--- Document section Enclosed Below ---
This chapter reminds me of chapter 5 in a way - like that chapter, it consists primarily of conversation, and its function is largely to sort things out and tell us who is going to do what. The big question that the chapter deals with is, of course, "who is Strider?" But also discussed are Butterbur's character, the movements of the Black Riders, and what the Hobbits are to do next.

In a way, the chapter is a temporary decrease in tension. Despite Sam's suspicion, it is not all that hard for the reader to guess at the outset that Strider will turn out to be a friend; the suspense surrounding his character in chapter 9 dissipates fairly quickly. The chapter then is not so much about playing with the reader's opinion of Strider as it is about the logic of the Hobbits' acceptance of him. And this logic is handled rather neatly with Gandalf's letter. The suspense is then re-ignited with Merry's entrance and news of the Black Riders.

So we have a whole chapter more or less devoted to establishing Aragorn as a character. I think this is interesting, as Aragorn is, I have always felt, one of the flatter characters in the book. I don't mean that in a pejorative way. He is a flat character in the tradition of great flat characters like Aeneas and Beowulf. It's not that he is poorly characterized, just that he does not have the same sort of psychological hook as Turin or Gollum or even Frodo. So why a whole chapter devoted to characterizing him? Well, part of it is that because he is a flat character, one chapter is sufficient. Aragorn's character is almost completely laid out very quickly here (even if his real identity is not yet clear to the Hobbits), whereas, for example, Frodo's is not fully explored until the end of the book.

Strider's character is even boiled down rather nicely to a single phrase. Frodo says that a servant of the enemy would "look fair and feel foul"; Strider really does "look foul and feel fair". He looks foul in the sense that he looks the way we would expect an enemy to look - he sits mysteriously in the corner of the common room; he even scrambles over the gate as a "dark figure" and melts "into the shadows below". But as soon as he begins speaking, his true nature becomes evident. The way he speaks is simply not the way enemies speak in Tolkien's universe.
--- End of Enclosed Document section ---
■ **Actions to take**:
a) Reproduce, word for word, the part of the chapter commentary that opens with the words "This chapter reminds" and closes with "to do next.".
b) Answer these questions from the chapter commentary:
(i) According to the commentary, what handles the logic of the Hobbits' acceptance of Strider?
(ii) Which two characters are named as great flat characters in whose tradition Aragorn stands?
(iii) What phrase does Frodo use to describe how a servant of the enemy would seem?
--- Given material Enclosed Below ---
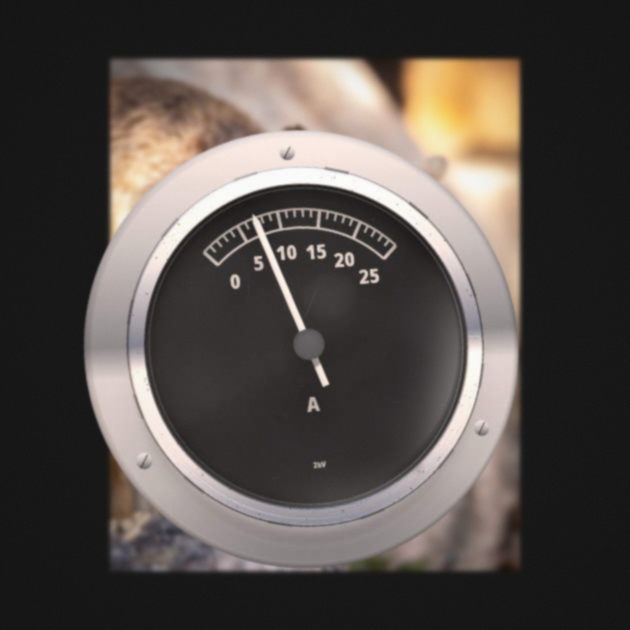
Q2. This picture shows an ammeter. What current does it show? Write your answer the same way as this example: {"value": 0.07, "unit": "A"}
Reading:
--- End of Enclosed Given material ---
■ **Results of the tasks**:
a)
This chapter reminds me of chapter 5 in a way - like that chapter, it consists primarily of conversation, and its function is largely to sort things out and tell us who is going to do what. The big question that the chapter deals with is, of course, "who is Strider?" But also discussed are Butterbur's character, the movements of the Black Riders, and what the Hobbits are to do next.

b)
(i) Gandalf's letter
(ii) Aeneas and Beowulf
(iii) "look fair and feel foul"